Annamaria A. – Milano
Vivo in Calabria in un paese di 800 abitanti con mia moglie e miei tre figli di 20, 18 e 14 anni. Ho 45 anni e lavoro da sempre, mio padre mi lasciò a due anni per un tumore al cervello. Sono percettore di reddito, 480,59 euro al mese, e usufruisco anche della Naspi che finirà a settembre. Sento, leggo, cose surreali sul reddito di cittadinanza ma da settembre sarà la mia unica entrata: sfamerà i miei figli e renderà meno ansiogeno il nostro futuro. Spero non sparisca: sì a migliorarlo per la famiglie numerose, per i più poveri, e a scovare i furboni, ma toglierlo vorrebbe dire morire. Le alternative sarebbero rubare o finire nella criminalità che qui è a portata di mano.
Francesco B.
Sono una signora nubile di 67 anni che vive con la sorella in affitto a Napoli, siamo entrambe invalide, mia sorella con handicap. Percepiamo 288 da dividere in due perché mia sorella ha la pensione di accompagnamento. Riusciamo a comprare un pezzo di formaggio, una fettina di carne la domenica e un po’ di alici il sabato.
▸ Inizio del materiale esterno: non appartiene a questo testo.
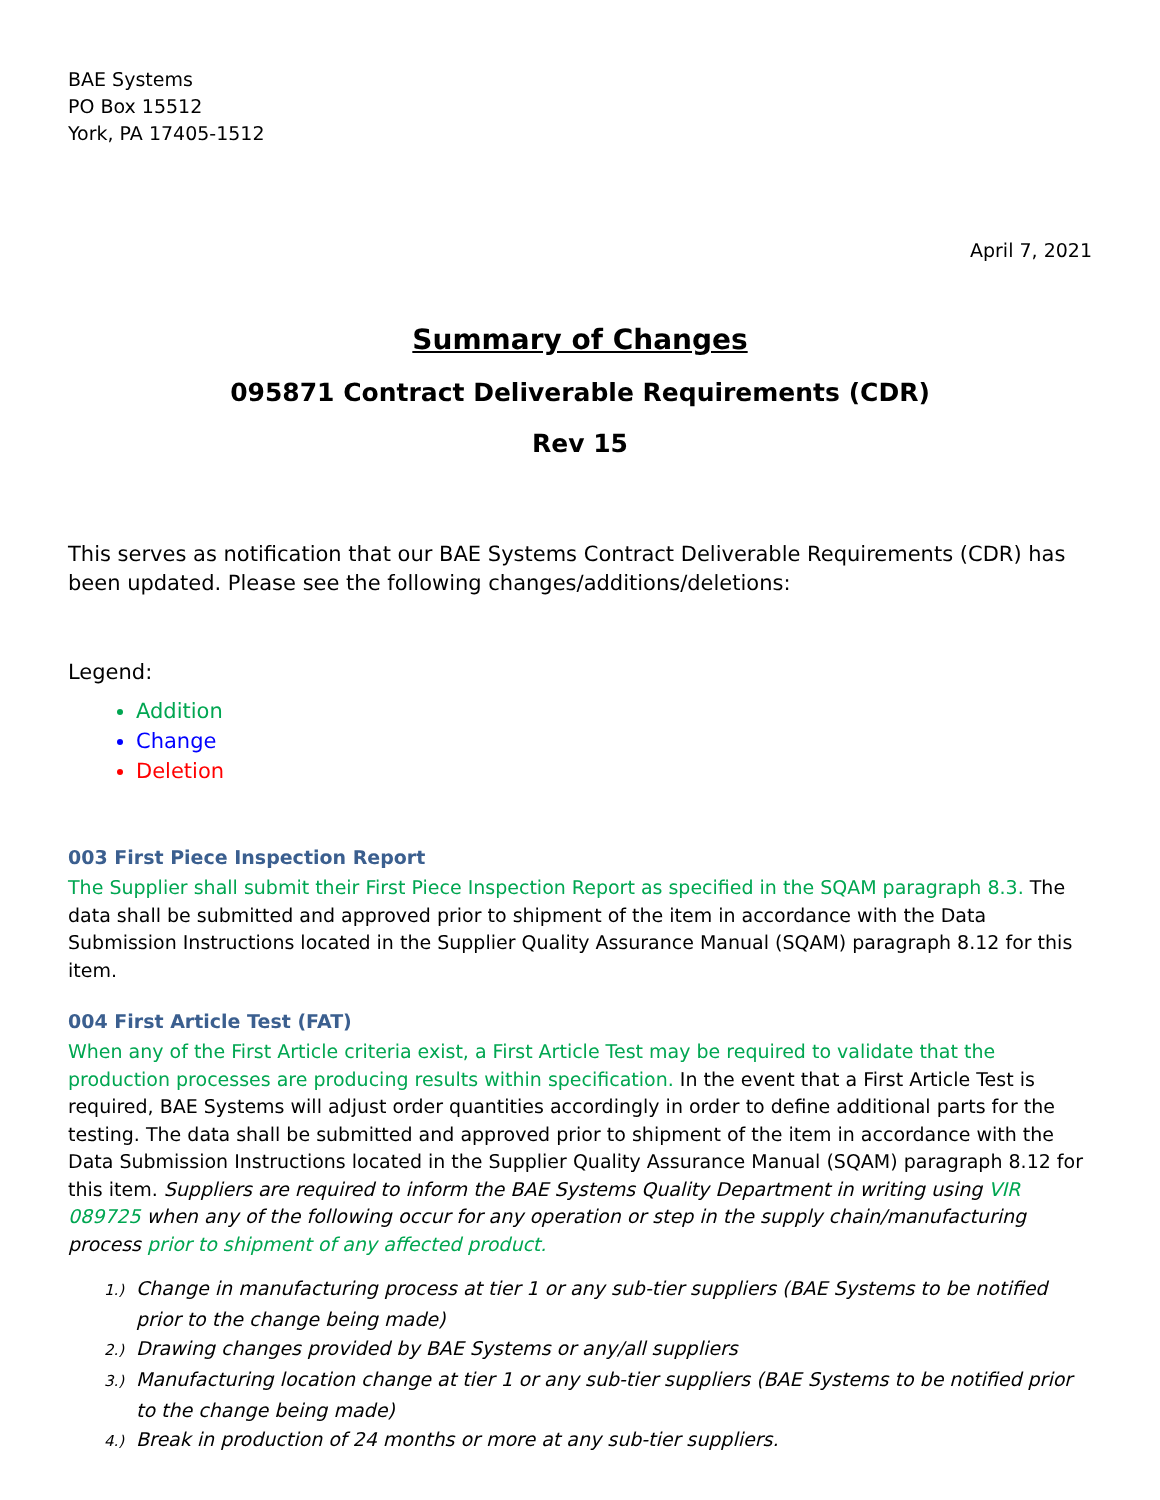BAE Systems
PO Box 15512
York, PA 17405-1512
April 7, 2021
Summary of Changes
095871 Contract Deliverable Requirements (CDR)
Rev 15
This serves as notification that our BAE Systems Contract Deliverable Requirements (CDR) has been updated. Please see the following changes/additions/deletions:
Legend:
Addition
Change
Deletion
003 First Piece Inspection Report
The Supplier shall submit their First Piece Inspection Report as specified in the SQAM paragraph 8.3. The data shall be submitted and approved prior to shipment of the item in accordance with the Data Submission Instructions located in the Supplier Quality Assurance Manual (SQAM) paragraph 8.12 for this item.
004 First Article Test (FAT)
When any of the First Article criteria exist, a First Article Test may be required to validate that the production processes are producing results within specification. In the event that a First Article Test is required, BAE Systems will adjust order quantities accordingly in order to define additional parts for the testing. The data shall be submitted and approved prior to shipment of the item in accordance with the Data Submission Instructions located in the Supplier Quality Assurance Manual (SQAM) paragraph 8.12 for this item. Suppliers are required to inform the BAE Systems Quality Department in writing using VIR 089725 when any of the following occur for any operation or step in the supply chain/manufacturing process prior to shipment of any affected product.
1.) Change in manufacturing process at tier 1 or any sub-tier suppliers (BAE Systems to be notified prior to the change being made)
2.) Drawing changes provided by BAE Systems or any/all suppliers
3.) Manufacturing location change at tier 1 or any sub-tier suppliers (BAE Systems to be notified prior to the change being made)
4.) Break in production of 24 months or more at any sub-tier suppliers.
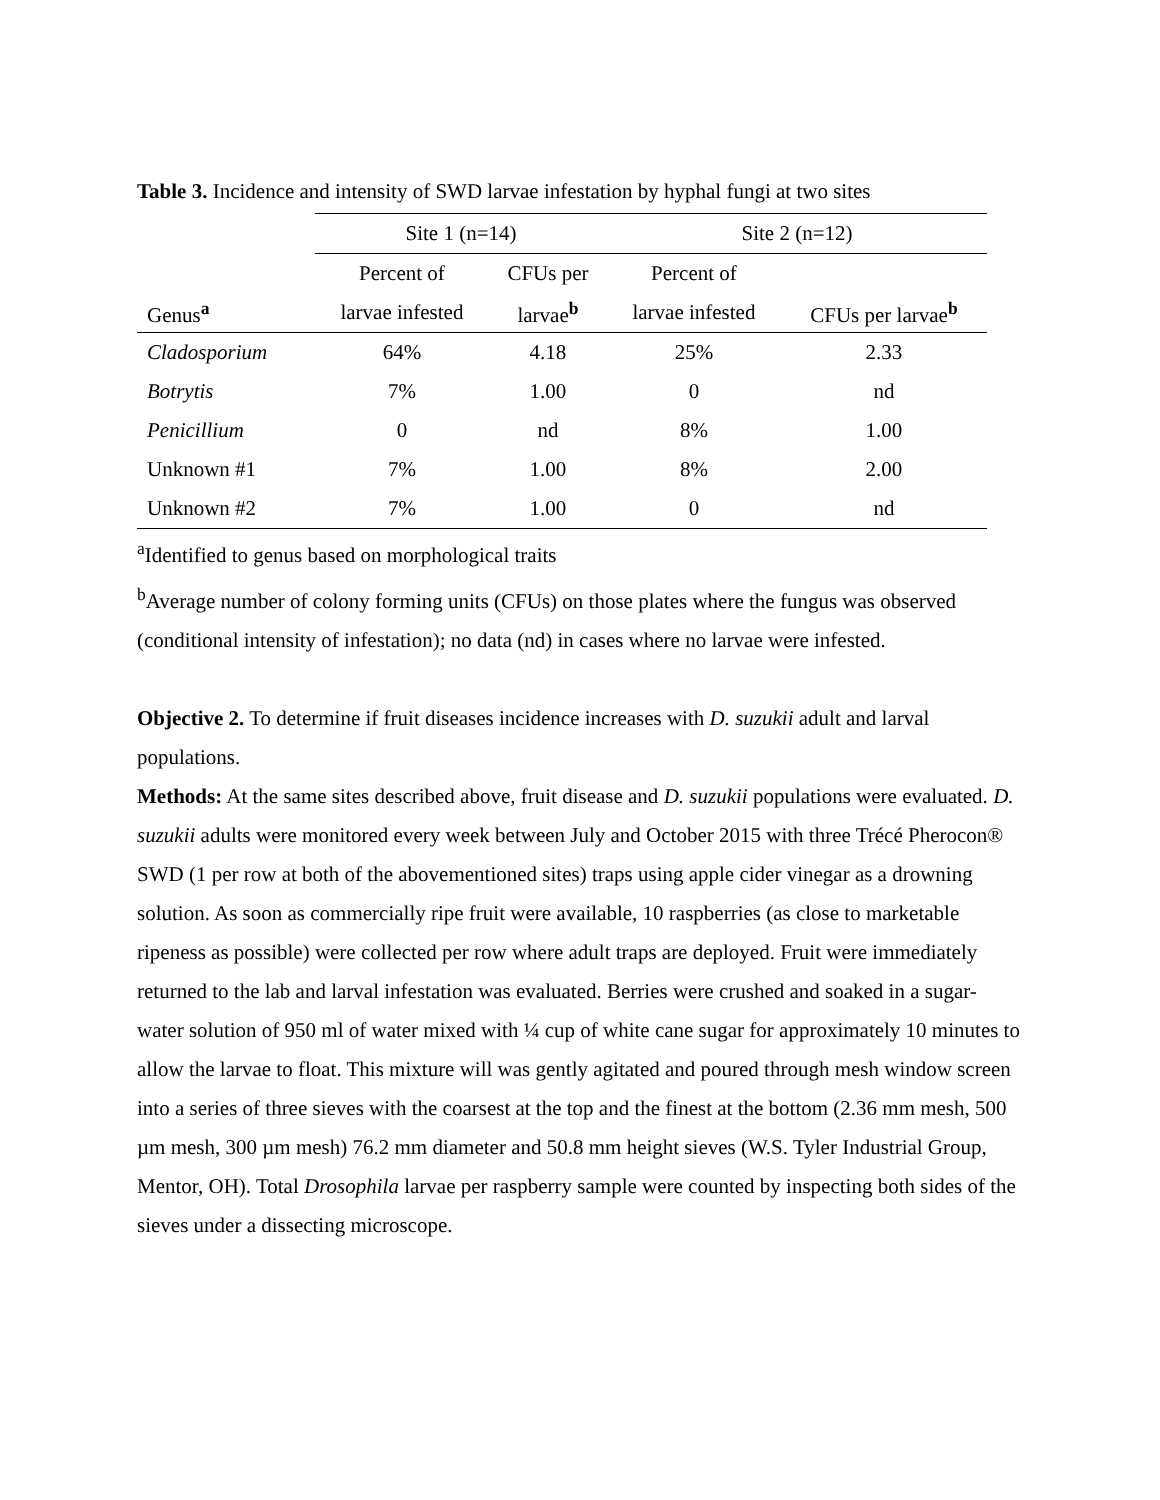Table 3. Incidence and intensity of SWD larvae infestation by hyphal fungi at two sites
| | Site 1 (n=14) | | Site 2 (n=12) | |
| --- | --- | --- | --- | --- |
| | Percent of | CFUs per | Percent of | |
| Genus<sup>a</sup> | larvae infested | larvae<sup>b</sup> | larvae infested | CFUs per larvae<sup>b</sup> |
| Cladosporium | 64% | 4.18 | 25% | 2.33 |
| Botrytis | 7% | 1.00 | 0 | nd |
| Penicillium | 0 | nd | 8% | 1.00 |
| Unknown #1 | 7% | 1.00 | 8% | 2.00 |
| Unknown #2 | 7% | 1.00 | 0 | nd |
<sup>a</sup> Identified to genus based on morphological traits
<sup>b</sup> Average number of colony forming units (CFUs) on those plates where the fungus was observed (conditional intensity of infestation); no data (nd) in cases where no larvae were infested.
Objective 2. To determine if fruit diseases incidence increases with D. suzukii adult and larval populations.
Methods: At the same sites described above, fruit disease and D. suzukii populations were evaluated. D. suzukii adults were monitored every week between July and October 2015 with three Trécé Pherocon® SWD (1 per row at both of the abovementioned sites) traps using apple cider vinegar as a drowning solution. As soon as commercially ripe fruit were available, 10 raspberries (as close to marketable ripeness as possible) were collected per row where adult traps are deployed. Fruit were immediately returned to the lab and larval infestation was evaluated. Berries were crushed and soaked in a sugar-water solution of 950 ml of water mixed with ¼ cup of white cane sugar for approximately 10 minutes to allow the larvae to float. This mixture will was gently agitated and poured through mesh window screen into a series of three sieves with the coarsest at the top and the finest at the bottom (2.36 mm mesh, 500 µm mesh, 300 µm mesh) 76.2 mm diameter and 50.8 mm height sieves (W.S. Tyler Industrial Group, Mentor, OH). Total Drosophila larvae per raspberry sample were counted by inspecting both sides of the sieves under a dissecting microscope.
Sono piccole cose che ci aiutano a vivere dignitosamente e ci fanno sentire parte di un sistema democratico che aiuta le persone in difficoltà e non le abbandona. Spero non venga abolito il rdc perché quando togli il pane dalla bocca di chi ha fame gli stai togliendo il diritto alla vita e questo per un paese civile è inaccettabile, oltre che pericoloso per la società.
Anna V.
Abolire il reddito di cittadinanza in questo momento sarebbe portare le persone alla disperazione estrema. Vivo a Benevento con mia mamma 64enne invalida e mio fratello e se non fosse per questo sostegno non riusciremmo a mangiare e a pagare le bollette. Io e mio fratello cerchiamo giornalmente lavoro ma sempre con poche possibilità, ci offrono di fare 12 ore al giorno senza contratto e con paghe misere. Ancora aspettiamo una chiamata dal centro per l’impiego. Perché prima di tutto vorremmo quello, un lavoro dignitoso.